Could you write out, exactly, every line from the top of the data through the line holding "Nuestra oficina principal"? Omit the pictures.

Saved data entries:
++++++++++++++++++++

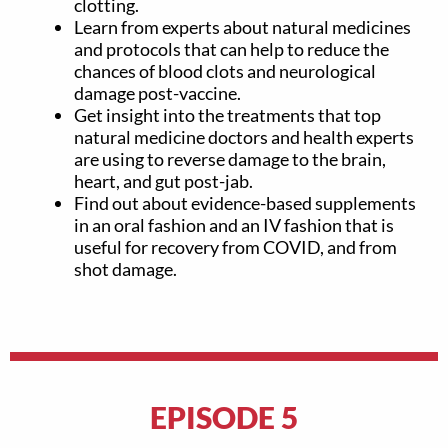
clotting.
Learn from experts about natural medicines
and protocols that can help to reduce the
chances of blood clots and neurological
damage post-vaccine.
Get insight into the treatments that top
natural medicine doctors and health experts
are using to reverse damage to the brain,
heart, and gut post-jab.
Find out about evidence-based supplements
in an oral fashion and an IV fashion that is
useful for recovery from COVID, and from
shot damage.
EPISODE 5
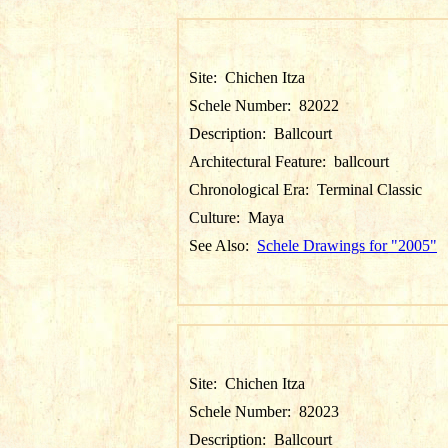
Site:
Chichen Itza
Schele Number:
82022
Description:
Ballcourt
Architectural Feature:
ballcourt
Chronological Era:
Terminal Classic
Culture:
Maya
See Also:
Schele Drawings for "2005"
Site:
Chichen Itza
Schele Number:
82023
Description:
Ballcourt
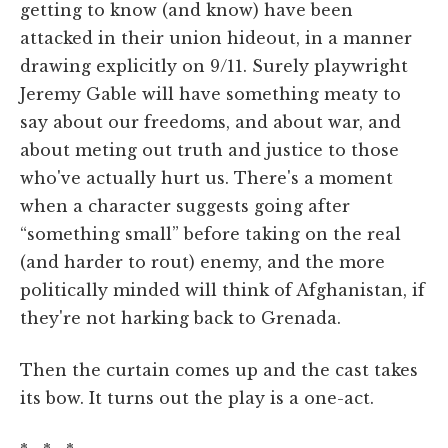
getting to know (and know) have been
attacked in their union hideout, in a manner
drawing explicitly on 9/11. Surely playwright
Jeremy Gable will have something meaty to
say about our freedoms, and about war, and
about meting out truth and justice to those
who've actually hurt us. There's a moment
when a character suggests going after
“something small” before taking on the real
(and harder to rout) enemy, and the more
politically minded will think of Afghanistan, if
they're not harking back to Grenada.
Then the curtain comes up and the cast takes
its bow. It turns out the play is a one-act.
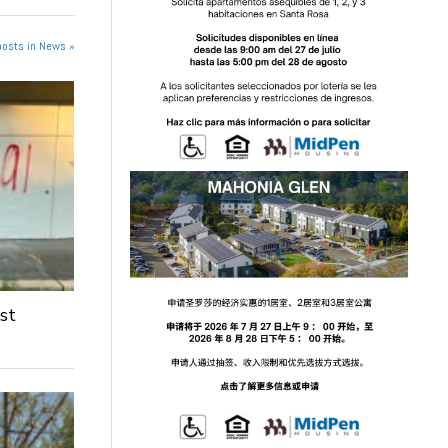
posts in News »
st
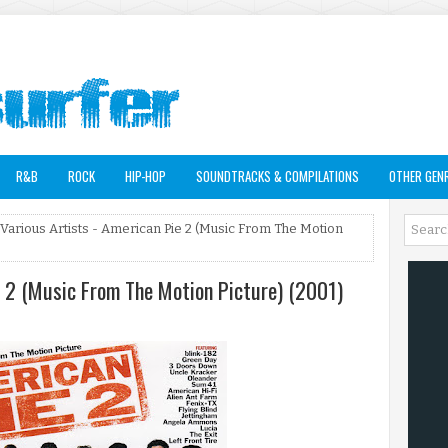
R&B
ROCK
HIP-HOP
SOUNDTRACKS & COMPILATIONS
OTHER GEN
 Various Artists - American Pie 2 (Music From The Motion
e 2 (Music From The Motion Picture) (2001)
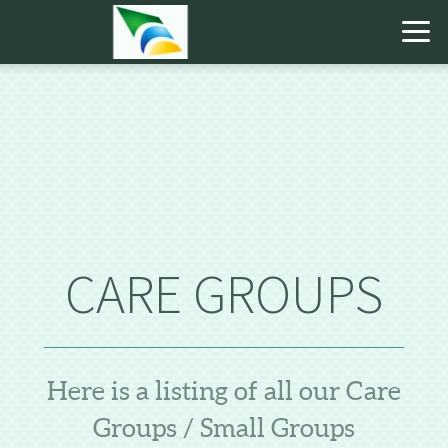
Skip to main content
CARE GROUPS
Here is a listing of all our Care
Groups / Small Groups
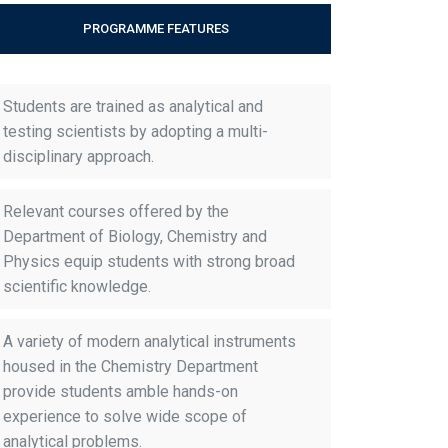
PROGRAMME FEATURES
Students are trained as analytical and
testing scientists by adopting a multi-
disciplinary approach.
Relevant courses offered by the
Department of Biology, Chemistry and
Physics equip students with strong broad
scientific knowledge.
A variety of modern analytical instruments
housed in the Chemistry Department
provide students amble hands-on
experience to solve wide scope of
analytical problems.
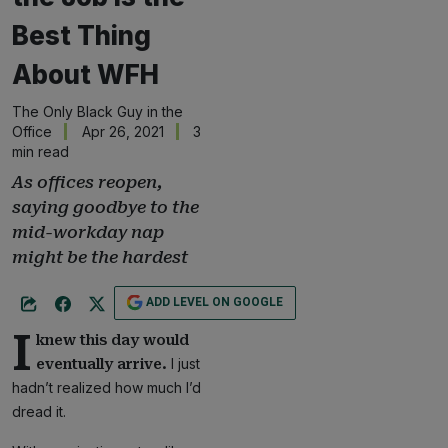
Best Thing
About WFH
The Only Black Guy in the
Office
Apr 26, 2021
3
min read
As offices reopen,
saying goodbye to the
mid-workday nap
might be the hardest
ADD LEVEL ON GOOGLE
I
knew this day would
I just
eventually arrive.
hadn’t realized how much I’d
dread it.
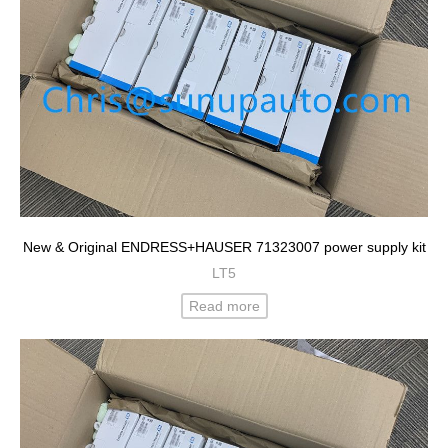
New & Original ENDRESS+HAUSER 71323007 power supply kit
LT5
Read more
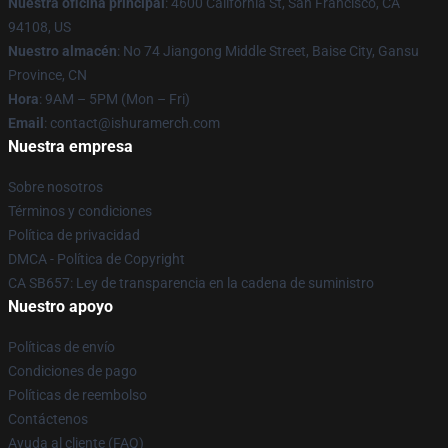
Nuestra oficina principal
: 4600 California St, San Francisco, CA
94108, US
Nuestro almacén
: No 74 Jiangong Middle Street, Baise City, Gansu
Province, CN
Hora
: 9AM – 5PM (Mon – Fri)
Email
: contact@ishuramerch.com
Nuestra empresa
Sobre nosotros
Términos y condiciones
Política de privacidad
DMCA - Política de Copyright
CA SB657: Ley de transparencia en la cadena de suministro
Nuestro apoyo
Políticas de envío
Condiciones de pago
Políticas de reembolso
Contáctenos
Ayuda al cliente (FAQ)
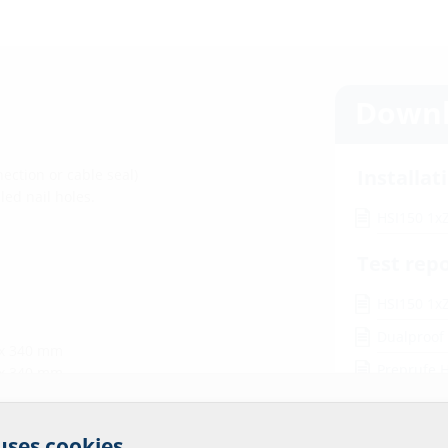
Downl
Installat
ection or cable seal)
led nail holes.
HSI150 1x
Test rep
HSI150 1xZ
Dualproof
 x 340 mm
Preprufe 
 x 340 mm
Wolfseal H
r website service.
 uses cookies.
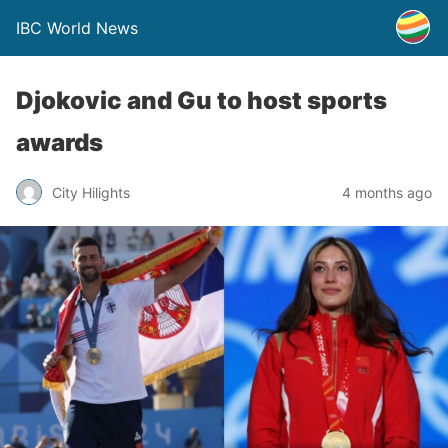
IBC World News
Djokovic and Gu to host sports
awards
City Hilights
4 months ago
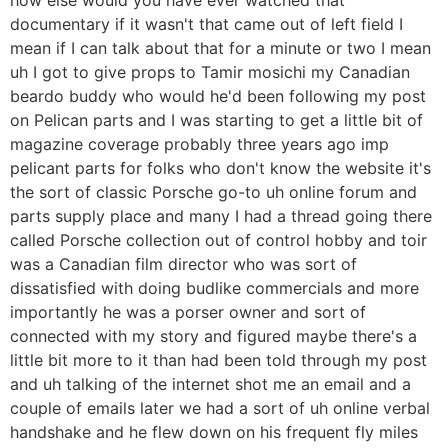
documentary if it wasn't that came out of left field I
mean if I can talk about that for a minute or two I mean
uh I got to give props to Tamir mosichi my Canadian
beardo buddy who would he'd been following my post
on Pelican parts and I was starting to get a little bit of
magazine coverage probably three years ago imp
pelicant parts for folks who don't know the website it's
the sort of classic Porsche go-to uh online forum and
parts supply place and many I had a thread going there
called Porsche collection out of control hobby and toir
was a Canadian film director who was sort of
dissatisfied with doing budlike commercials and more
importantly he was a porser owner and sort of
connected with my story and figured maybe there's a
little bit more to it than had been told through my post
and uh talking of the internet shot me an email and a
couple of emails later we had a sort of uh online verbal
handshake and he flew down on his frequent fly miles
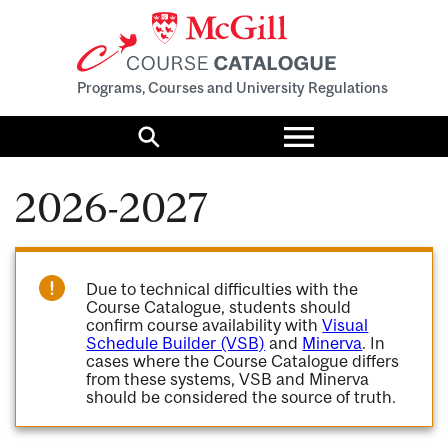
Programs, Courses and University Regulations
Toggle
menu
Search
2026-2027
Due to technical difficulties with the
Course Catalogue, students should
confirm course availability with
Visual
Schedule Builder (VSB)
and
Minerva
. In
cases where the Course Catalogue differs
from these systems, VSB and Minerva
should be considered the source of truth.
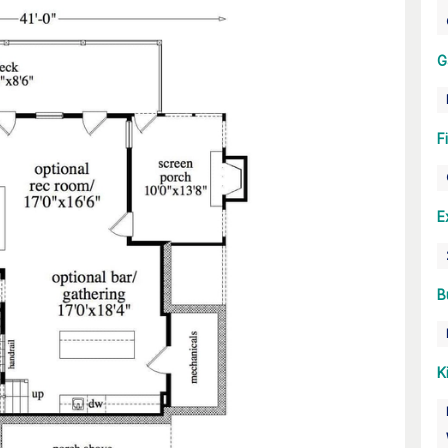
G
F
E
B
K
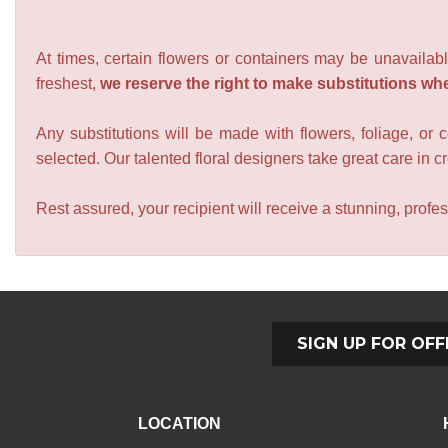
At times, certain flowers or containers may be unavailabl
freshest,
we reserve the right to make substitutions wh
Any substitutions will be made with flowers, foliage, or 
selected. Our talented floral designers take great care in cre
Rest assured, your recipient will receive a stunning, profes
SIGN UP FOR OFF
LOCATION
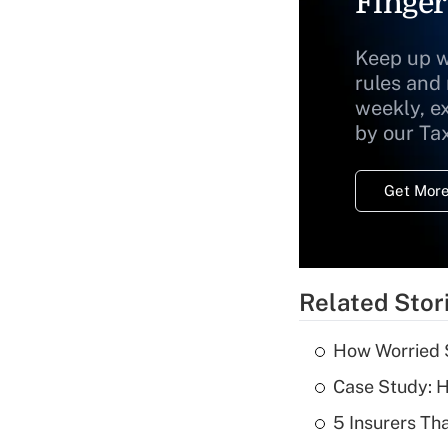
Finger
Keep up w
rules and
weekly, e
by our Ta
Get More
Related Stor
How Worried S
Case Study: H
5 Insurers Th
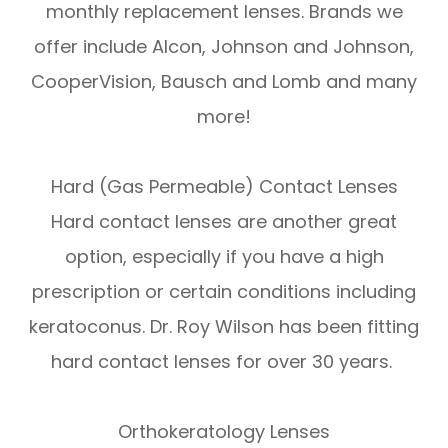
monthly replacement lenses. Brands we
offer include Alcon, Johnson and Johnson,
CooperVision, Bausch and Lomb and many
more!
Hard (Gas Permeable) Contact Lenses
Hard contact lenses are another great
option, especially if you have a high
prescription or certain conditions including
keratoconus. Dr. Roy Wilson has been fitting
hard contact lenses for over 30 years.
Orthokeratology Lenses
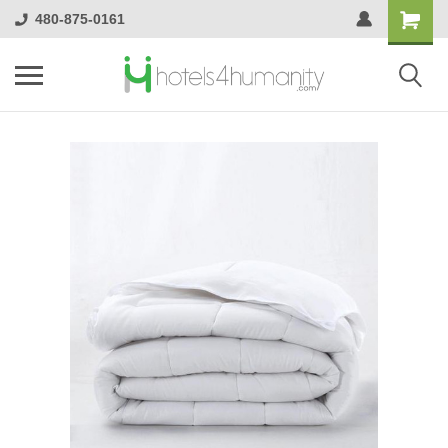
480-875-0161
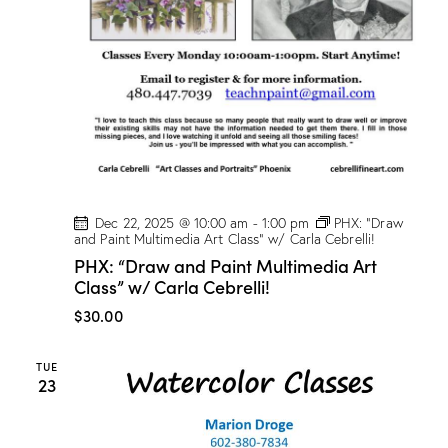
Dec 22, 2025 @ 10:00 am
-
1:00 pm
PHX: “Draw
and Paint Multimedia Art Class” w/ Carla Cebrelli!
PHX: “Draw and Paint Multimedia Art
Class” w/ Carla Cebrelli!
$30.00
TUE
23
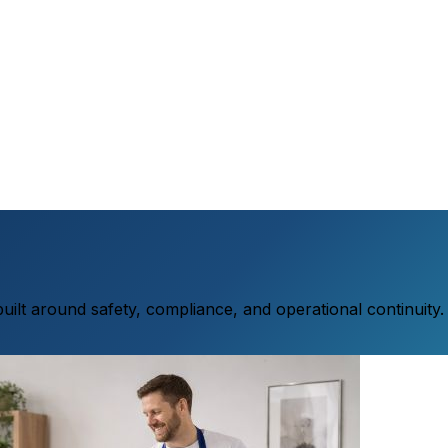
 built around safety, compliance, and operational continuity.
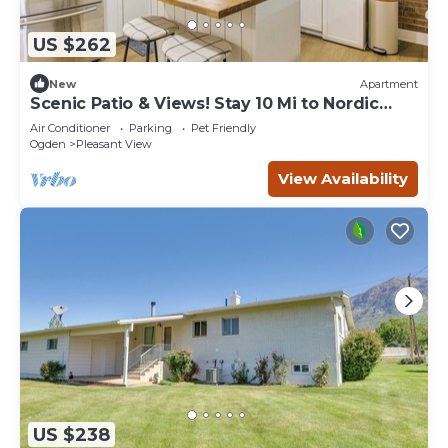
US $262
New
Apartment
Scenic Patio & Views! Stay 10 Mi to Nordic
Valley
Air Conditioner
Parking
Pet Friendly
Ogden
Pleasant View
View Availability
US $238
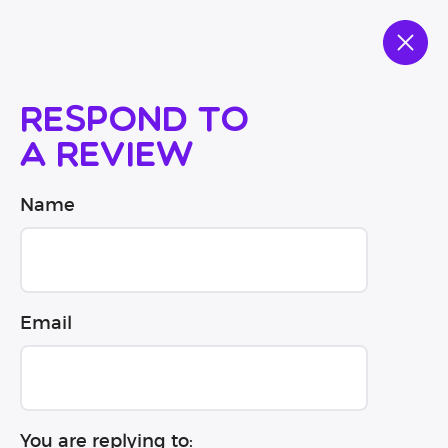
Respond to
a review
Name
Email
You are replying to:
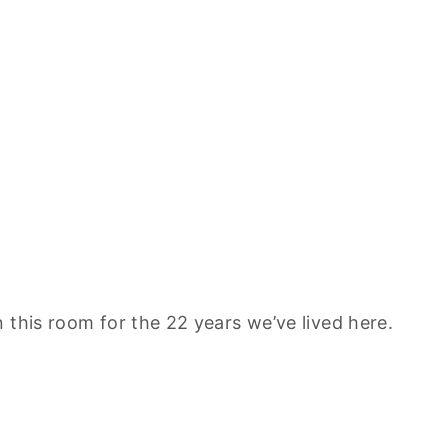
 this room for the 22 years we’ve lived here.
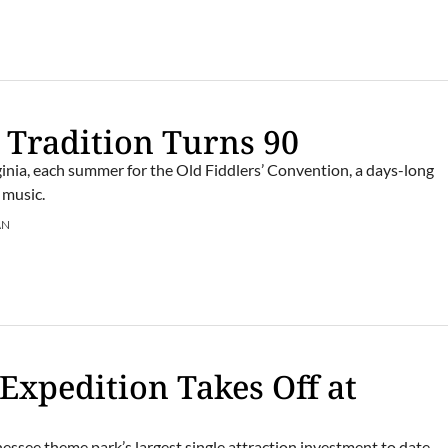
 Tradition Turns 90
rginia, each summer for the Old Fiddlers’ Convention, a days-long
 music.
AN
 Expedition Takes Off at
essee theme park’s largest single attraction investment to date.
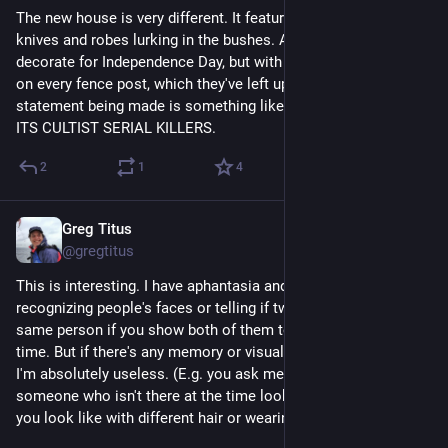
The new house is very different. It features mannequins with 
knives and robes lurking in the bushes. And they did also 
decorate for Independence Day, but with little American flags 
on every fence post, which they've left up. So the aesthetic 
statement being made is something like AMERICA SALUTES 
ITS CULTIST SERIAL KILLERS.
2
1
4
Greg Titus
Jul 25
*
@gregtitus
This is interesting. I have aphantasia and have no trouble 
recognizing people's faces or telling if two pictures are of the 
same person if you show both of them to me at the same 
time. But if there's any memory or visual imagination involved 
I'm absolutely useless. (E.g. you ask me to describe what 
someone who isn't there at the time looks like, or what would 
you look like with different hair or wearing a different color.)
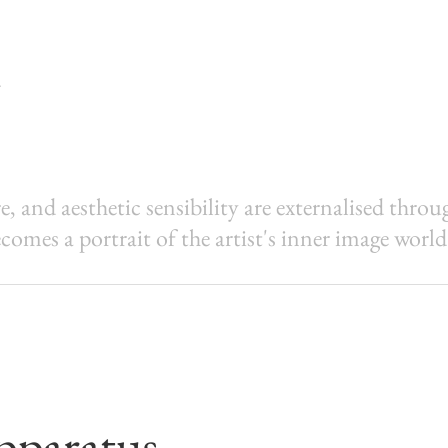
, and aesthetic sensibility are externalised thro
comes a portrait of the artist's inner image world
pparatus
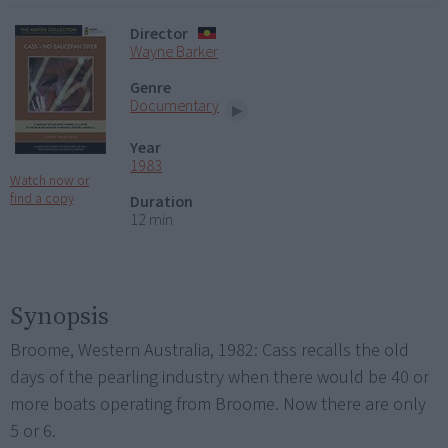
Director
Wayne Barker
Genre
Documentary
Year
1983
Watch now or
find a copy
Duration
12 min
Synopsis
Broome, Western Australia, 1982: Cass recalls the old
days of the pearling industry when there would be 40 or
more boats operating from Broome. Now there are only
5 or 6.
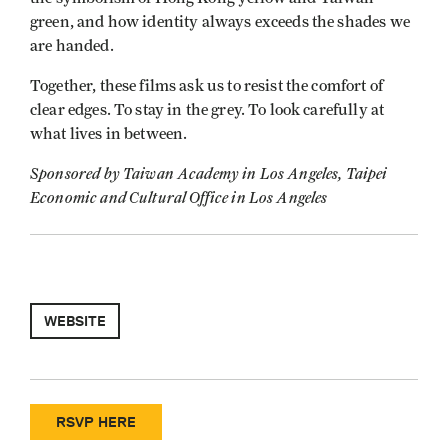
green, and how identity always exceeds the shades we
are handed.
Together, these films ask us to resist the comfort of
clear edges. To stay in the grey. To look carefully at
what lives in between.
Sponsored by Taiwan Academy in Los Angeles, Taipei
Economic and Cultural Office in Los Angeles
WEBSITE
RSVP HERE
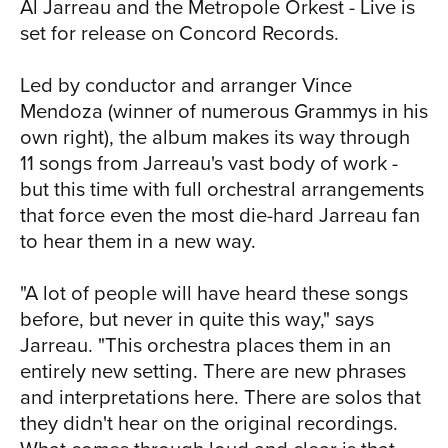
NE
Al Jarreau and the Metropole Orkest - Live is
when he moved to Los Angeles and
set for release on Concord Records.
began singing in small clubs along the
West Coast. Although he recorded an
Led by conductor and arranger Vince
album in the mid ‘60s, he didn't make
Mendoza (winner of numerous Grammys in his
his first significant mark on the music
own right), the album makes its way through
scene until the release of We Got By in
11 songs from Jarreau's vast body of work -
1975. Early praise from the critics
but this time with full orchestral arrangements
translated to commercial success in 1981
that force even the most die-hard Jarreau fan
with the release of Breakin' Away, the
to hear them in a new way.
1981 album that generated the hit single,
"We're In This Love Together." He made
"A lot of people will have heard these songs
a huge and recurring splash in American
before, but never in quite this way," says
living rooms a few years later when he
Jarreau. "This orchestra places them in an
recorded the theme music to
entirely new setting. There are new phrases
Moonlighting, the hit TV series that ran
and interpretations here. There are solos that
through the latter half of the 1980s and
they didn't hear on the original recordings.
continues in syndication to this day.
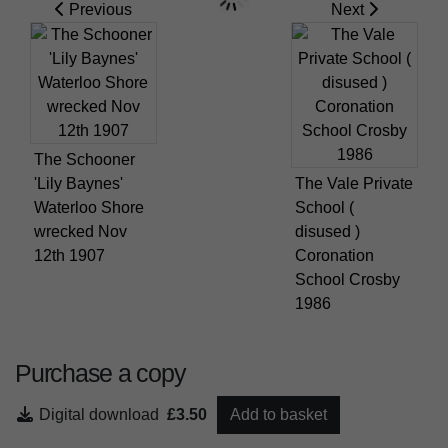
Previous
Next
The Schooner
'Lily Baynes'
The Vale Private
Waterloo Shore
School (
wrecked Nov
disused )
12th 1907
Coronation
School Crosby
1986
Purchase a copy
Digital download
£3.50
Add to basket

++++++++++++++++++++

Answer for the task:
clotting.
Learn from experts about natural medicines
and protocols that can help to reduce the
chances of blood clots and neurological
damage post-vaccine.
Get insight into the treatments that top
natural medicine doctors and health experts
are using to reverse damage to the brain,
heart, and gut post-jab.
Find out about evidence-based supplements
in an oral fashion and an IV fashion that is
useful for recovery from COVID, and from
shot damage.
EPISODE 5
Site:
Chichen Itza
Schele Number:
82022
Description:
Ballcourt
Architectural Feature:
ballcourt
Chronological Era:
Terminal Classic
Culture:
Maya
See Also:
Schele Drawings for "2005"
Site:
Chichen Itza
Schele Number:
82023
Description:
Ballcourt
getting to know (and know) have been
attacked in their union hideout, in a manner
drawing explicitly on 9/11. Surely playwright
Jeremy Gable will have something meaty to
say about our freedoms, and about war, and
about meting out truth and justice to those
who've actually hurt us. There's a moment
when a character suggests going after
“something small” before taking on the real
(and harder to rout) enemy, and the more
politically minded will think of Afghanistan, if
they're not harking back to Grenada.
Then the curtain comes up and the cast takes
its bow. It turns out the play is a one-act.
posts in News »
st
R&B
ROCK
HIP-HOP
SOUNDTRACKS & COMPILATIONS
OTHER GEN
 Various Artists - American Pie 2 (Music From The Motion
e 2 (Music From The Motion Picture) (2001)
Skip to main content
CARE GROUPS
Here is a listing of all our Care
Groups / Small Groups
PROGRAMME FEATURES
Students are trained as analytical and
testing scientists by adopting a multi-
disciplinary approach.
Relevant courses offered by the
Department of Biology, Chemistry and
Physics equip students with strong broad
scientific knowledge.
A variety of modern analytical instruments
housed in the Chemistry Department
provide students amble hands-on
experience to solve wide scope of
analytical problems.
Best Thing
About WFH
The Only Black Guy in the
Office
Apr 26, 2021
3
min read
As offices reopen,
saying goodbye to the
mid-workday nap
might be the hardest
ADD LEVEL ON GOOGLE
I
knew this day would
I just
eventually arrive.
hadn’t realized how much I’d
dread it.
New & Original ENDRESS+HAUSER 71323007 power supply kit
LT5
Read more
Nuestra oficina principal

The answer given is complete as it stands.